TASK REQUIREMENTS: Please reproduce every line of these items word for word.

Stored dataset items:

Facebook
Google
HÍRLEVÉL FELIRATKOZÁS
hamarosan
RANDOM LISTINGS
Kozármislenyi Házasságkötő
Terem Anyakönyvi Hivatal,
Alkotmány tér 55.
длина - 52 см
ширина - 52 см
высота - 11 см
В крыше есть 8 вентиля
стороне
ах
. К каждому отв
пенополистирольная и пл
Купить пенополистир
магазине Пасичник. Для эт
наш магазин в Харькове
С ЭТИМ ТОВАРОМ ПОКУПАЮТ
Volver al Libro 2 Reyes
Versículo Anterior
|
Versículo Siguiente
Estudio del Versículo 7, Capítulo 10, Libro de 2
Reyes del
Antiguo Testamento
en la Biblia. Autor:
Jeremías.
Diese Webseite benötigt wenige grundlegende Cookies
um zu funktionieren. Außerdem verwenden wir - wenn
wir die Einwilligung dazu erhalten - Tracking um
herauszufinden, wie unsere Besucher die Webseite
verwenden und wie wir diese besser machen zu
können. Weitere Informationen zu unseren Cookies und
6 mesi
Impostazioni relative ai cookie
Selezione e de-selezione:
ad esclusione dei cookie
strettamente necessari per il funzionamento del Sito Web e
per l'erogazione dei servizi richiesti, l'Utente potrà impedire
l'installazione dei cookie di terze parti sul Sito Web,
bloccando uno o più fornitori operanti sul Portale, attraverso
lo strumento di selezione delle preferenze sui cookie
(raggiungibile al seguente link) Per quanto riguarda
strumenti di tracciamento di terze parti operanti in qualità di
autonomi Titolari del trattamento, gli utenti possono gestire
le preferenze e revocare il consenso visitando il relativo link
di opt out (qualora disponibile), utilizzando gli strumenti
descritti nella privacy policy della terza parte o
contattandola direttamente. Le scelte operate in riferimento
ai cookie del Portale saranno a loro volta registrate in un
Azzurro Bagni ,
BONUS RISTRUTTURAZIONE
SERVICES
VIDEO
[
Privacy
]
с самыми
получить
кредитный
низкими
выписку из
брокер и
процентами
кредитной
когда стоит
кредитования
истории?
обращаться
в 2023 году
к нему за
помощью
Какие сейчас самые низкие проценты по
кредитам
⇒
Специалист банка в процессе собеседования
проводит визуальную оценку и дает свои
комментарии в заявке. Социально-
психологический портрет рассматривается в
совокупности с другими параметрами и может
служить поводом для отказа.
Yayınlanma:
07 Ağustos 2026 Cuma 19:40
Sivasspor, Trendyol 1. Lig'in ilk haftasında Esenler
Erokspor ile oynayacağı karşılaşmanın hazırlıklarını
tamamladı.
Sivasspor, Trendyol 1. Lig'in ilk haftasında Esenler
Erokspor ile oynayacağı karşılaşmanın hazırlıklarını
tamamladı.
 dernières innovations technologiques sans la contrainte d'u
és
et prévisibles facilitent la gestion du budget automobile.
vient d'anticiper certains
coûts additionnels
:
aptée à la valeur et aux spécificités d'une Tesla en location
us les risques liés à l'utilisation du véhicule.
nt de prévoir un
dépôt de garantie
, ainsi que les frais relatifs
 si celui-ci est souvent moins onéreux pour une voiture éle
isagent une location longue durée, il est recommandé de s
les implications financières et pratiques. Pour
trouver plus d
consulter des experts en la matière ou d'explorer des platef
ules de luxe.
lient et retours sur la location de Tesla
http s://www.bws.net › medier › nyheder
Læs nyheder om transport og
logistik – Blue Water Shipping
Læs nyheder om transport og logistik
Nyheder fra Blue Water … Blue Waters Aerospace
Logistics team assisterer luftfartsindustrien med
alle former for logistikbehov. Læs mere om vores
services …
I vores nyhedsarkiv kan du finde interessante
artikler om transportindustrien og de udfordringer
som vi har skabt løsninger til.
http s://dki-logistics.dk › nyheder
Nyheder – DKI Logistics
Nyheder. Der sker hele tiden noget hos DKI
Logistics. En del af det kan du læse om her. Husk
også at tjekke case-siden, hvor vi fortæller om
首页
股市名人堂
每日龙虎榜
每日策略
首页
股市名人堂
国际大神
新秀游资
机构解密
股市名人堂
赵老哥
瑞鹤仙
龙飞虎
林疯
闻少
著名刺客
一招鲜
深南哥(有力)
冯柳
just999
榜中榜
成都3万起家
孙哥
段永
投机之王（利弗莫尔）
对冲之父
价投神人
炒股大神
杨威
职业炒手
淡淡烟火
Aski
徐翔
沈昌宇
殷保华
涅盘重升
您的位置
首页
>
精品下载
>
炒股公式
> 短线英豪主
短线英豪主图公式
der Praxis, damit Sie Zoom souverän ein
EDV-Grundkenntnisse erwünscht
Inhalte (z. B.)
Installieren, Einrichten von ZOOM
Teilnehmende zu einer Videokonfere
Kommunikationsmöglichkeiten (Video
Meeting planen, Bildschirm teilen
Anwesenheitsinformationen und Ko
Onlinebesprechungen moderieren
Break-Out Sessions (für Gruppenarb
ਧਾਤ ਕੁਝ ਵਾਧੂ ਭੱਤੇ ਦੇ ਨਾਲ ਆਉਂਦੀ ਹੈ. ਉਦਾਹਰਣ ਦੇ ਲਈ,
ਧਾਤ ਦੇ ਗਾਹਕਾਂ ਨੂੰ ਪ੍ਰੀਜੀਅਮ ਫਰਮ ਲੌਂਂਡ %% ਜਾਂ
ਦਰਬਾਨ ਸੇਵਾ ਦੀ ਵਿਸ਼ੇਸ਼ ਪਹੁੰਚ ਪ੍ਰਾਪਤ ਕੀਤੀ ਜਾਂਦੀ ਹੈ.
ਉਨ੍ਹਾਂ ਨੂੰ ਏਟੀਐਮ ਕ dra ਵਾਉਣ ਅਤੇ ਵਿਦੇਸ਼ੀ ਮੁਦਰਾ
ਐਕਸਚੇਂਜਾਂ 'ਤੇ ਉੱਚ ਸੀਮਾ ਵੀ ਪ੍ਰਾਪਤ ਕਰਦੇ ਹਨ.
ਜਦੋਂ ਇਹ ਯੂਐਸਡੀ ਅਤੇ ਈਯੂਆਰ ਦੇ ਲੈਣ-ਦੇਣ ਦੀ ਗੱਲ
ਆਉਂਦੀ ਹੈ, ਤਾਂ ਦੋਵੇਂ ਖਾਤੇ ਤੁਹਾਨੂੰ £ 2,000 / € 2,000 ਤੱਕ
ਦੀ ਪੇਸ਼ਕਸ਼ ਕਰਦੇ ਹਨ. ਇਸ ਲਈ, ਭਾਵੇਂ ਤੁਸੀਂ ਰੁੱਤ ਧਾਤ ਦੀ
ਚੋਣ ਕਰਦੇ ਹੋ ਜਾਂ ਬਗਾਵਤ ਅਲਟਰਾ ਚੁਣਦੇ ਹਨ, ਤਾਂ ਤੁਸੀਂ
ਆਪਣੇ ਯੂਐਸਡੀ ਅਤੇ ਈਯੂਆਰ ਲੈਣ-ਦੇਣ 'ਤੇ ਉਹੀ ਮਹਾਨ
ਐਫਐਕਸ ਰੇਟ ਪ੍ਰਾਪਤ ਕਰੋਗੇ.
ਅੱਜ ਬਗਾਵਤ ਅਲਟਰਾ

SOLUTION FOR THIS TASK:
Facebook
Google
HÍRLEVÉL FELIRATKOZÁS
hamarosan
RANDOM LISTINGS
Kozármislenyi Házasságkötő
Terem Anyakönyvi Hivatal,
Alkotmány tér 55.
длина - 52 см
ширина - 52 см
высота - 11 см
В крыше есть 8 вентиля
стороне
ах
. К каждому отв
пенополистирольная и пл
Купить пенополистир
магазине Пасичник. Для эт
наш магазин в Харькове
С ЭТИМ ТОВАРОМ ПОКУПАЮТ
Volver al Libro 2 Reyes
Versículo Anterior
|
Versículo Siguiente
Estudio del Versículo 7, Capítulo 10, Libro de 2
Reyes del
Antiguo Testamento
en la Biblia. Autor:
Jeremías.
Diese Webseite benötigt wenige grundlegende Cookies
um zu funktionieren. Außerdem verwenden wir - wenn
wir die Einwilligung dazu erhalten - Tracking um
herauszufinden, wie unsere Besucher die Webseite
verwenden und wie wir diese besser machen zu
können. Weitere Informationen zu unseren Cookies und
6 mesi
Impostazioni relative ai cookie
Selezione e de-selezione:
ad esclusione dei cookie
strettamente necessari per il funzionamento del Sito Web e
per l'erogazione dei servizi richiesti, l'Utente potrà impedire
l'installazione dei cookie di terze parti sul Sito Web,
bloccando uno o più fornitori operanti sul Portale, attraverso
lo strumento di selezione delle preferenze sui cookie
(raggiungibile al seguente link) Per quanto riguarda
strumenti di tracciamento di terze parti operanti in qualità di
autonomi Titolari del trattamento, gli utenti possono gestire
le preferenze e revocare il consenso visitando il relativo link
di opt out (qualora disponibile), utilizzando gli strumenti
descritti nella privacy policy della terza parte o
contattandola direttamente. Le scelte operate in riferimento
ai cookie del Portale saranno a loro volta registrate in un
Azzurro Bagni ,
BONUS RISTRUTTURAZIONE
SERVICES
VIDEO
[
Privacy
]
с самыми
получить
кредитный
низкими
выписку из
брокер и
процентами
кредитной
когда стоит
кредитования
истории?
обращаться
в 2023 году
к нему за
помощью
Какие сейчас самые низкие проценты по
кредитам
⇒
Специалист банка в процессе собеседования
проводит визуальную оценку и дает свои
комментарии в заявке. Социально-
психологический портрет рассматривается в
совокупности с другими параметрами и может
служить поводом для отказа.
Yayınlanma:
07 Ağustos 2026 Cuma 19:40
Sivasspor, Trendyol 1. Lig'in ilk haftasında Esenler
Erokspor ile oynayacağı karşılaşmanın hazırlıklarını
tamamladı.
Sivasspor, Trendyol 1. Lig'in ilk haftasında Esenler
Erokspor ile oynayacağı karşılaşmanın hazırlıklarını
tamamladı.
 dernières innovations technologiques sans la contrainte d'u
és
et prévisibles facilitent la gestion du budget automobile.
vient d'anticiper certains
coûts additionnels
:
aptée à la valeur et aux spécificités d'une Tesla en location
us les risques liés à l'utilisation du véhicule.
nt de prévoir un
dépôt de garantie
, ainsi que les frais relatifs
 si celui-ci est souvent moins onéreux pour une voiture éle
isagent une location longue durée, il est recommandé de s
les implications financières et pratiques. Pour
trouver plus d
consulter des experts en la matière ou d'explorer des platef
ules de luxe.
lient et retours sur la location de Tesla
http s://www.bws.net › medier › nyheder
Læs nyheder om transport og
logistik – Blue Water Shipping
Læs nyheder om transport og logistik
Nyheder fra Blue Water … Blue Waters Aerospace
Logistics team assisterer luftfartsindustrien med
alle former for logistikbehov. Læs mere om vores
services …
I vores nyhedsarkiv kan du finde interessante
artikler om transportindustrien og de udfordringer
som vi har skabt løsninger til.
http s://dki-logistics.dk › nyheder
Nyheder – DKI Logistics
Nyheder. Der sker hele tiden noget hos DKI
Logistics. En del af det kan du læse om her. Husk
også at tjekke case-siden, hvor vi fortæller om
首页
股市名人堂
每日龙虎榜
每日策略
首页
股市名人堂
国际大神
新秀游资
机构解密
股市名人堂
赵老哥
瑞鹤仙
龙飞虎
林疯
闻少
著名刺客
一招鲜
深南哥(有力)
冯柳
just999
榜中榜
成都3万起家
孙哥
段永
投机之王（利弗莫尔）
对冲之父
价投神人
炒股大神
杨威
职业炒手
淡淡烟火
Aski
徐翔
沈昌宇
殷保华
涅盘重升
您的位置
首页
>
精品下载
>
炒股公式
> 短线英豪主
短线英豪主图公式
der Praxis, damit Sie Zoom souverän ein
EDV-Grundkenntnisse erwünscht
Inhalte (z. B.)
Installieren, Einrichten von ZOOM
Teilnehmende zu einer Videokonfere
Kommunikationsmöglichkeiten (Video
Meeting planen, Bildschirm teilen
Anwesenheitsinformationen und Ko
Onlinebesprechungen moderieren
Break-Out Sessions (für Gruppenarb
ਧਾਤ ਕੁਝ ਵਾਧੂ ਭੱਤੇ ਦੇ ਨਾਲ ਆਉਂਦੀ ਹੈ. ਉਦਾਹਰਣ ਦੇ ਲਈ,
ਧਾਤ ਦੇ ਗਾਹਕਾਂ ਨੂੰ ਪ੍ਰੀਜੀਅਮ ਫਰਮ ਲੌਂਂਡ %% ਜਾਂ
ਦਰਬਾਨ ਸੇਵਾ ਦੀ ਵਿਸ਼ੇਸ਼ ਪਹੁੰਚ ਪ੍ਰਾਪਤ ਕੀਤੀ ਜਾਂਦੀ ਹੈ.
ਉਨ੍ਹਾਂ ਨੂੰ ਏਟੀਐਮ ਕ dra ਵਾਉਣ ਅਤੇ ਵਿਦੇਸ਼ੀ ਮੁਦਰਾ
ਐਕਸਚੇਂਜਾਂ 'ਤੇ ਉੱਚ ਸੀਮਾ ਵੀ ਪ੍ਰਾਪਤ ਕਰਦੇ ਹਨ.
ਜਦੋਂ ਇਹ ਯੂਐਸਡੀ ਅਤੇ ਈਯੂਆਰ ਦੇ ਲੈਣ-ਦੇਣ ਦੀ ਗੱਲ
ਆਉਂਦੀ ਹੈ, ਤਾਂ ਦੋਵੇਂ ਖਾਤੇ ਤੁਹਾਨੂੰ £ 2,000 / € 2,000 ਤੱਕ
ਦੀ ਪੇਸ਼ਕਸ਼ ਕਰਦੇ ਹਨ. ਇਸ ਲਈ, ਭਾਵੇਂ ਤੁਸੀਂ ਰੁੱਤ ਧਾਤ ਦੀ
ਚੋਣ ਕਰਦੇ ਹੋ ਜਾਂ ਬਗਾਵਤ ਅਲਟਰਾ ਚੁਣਦੇ ਹਨ, ਤਾਂ ਤੁਸੀਂ
ਆਪਣੇ ਯੂਐਸਡੀ ਅਤੇ ਈਯੂਆਰ ਲੈਣ-ਦੇਣ 'ਤੇ ਉਹੀ ਮਹਾਨ
ਐਫਐਕਸ ਰੇਟ ਪ੍ਰਾਪਤ ਕਰੋਗੇ.
ਅੱਜ ਬਗਾਵਤ ਅਲਟਰਾ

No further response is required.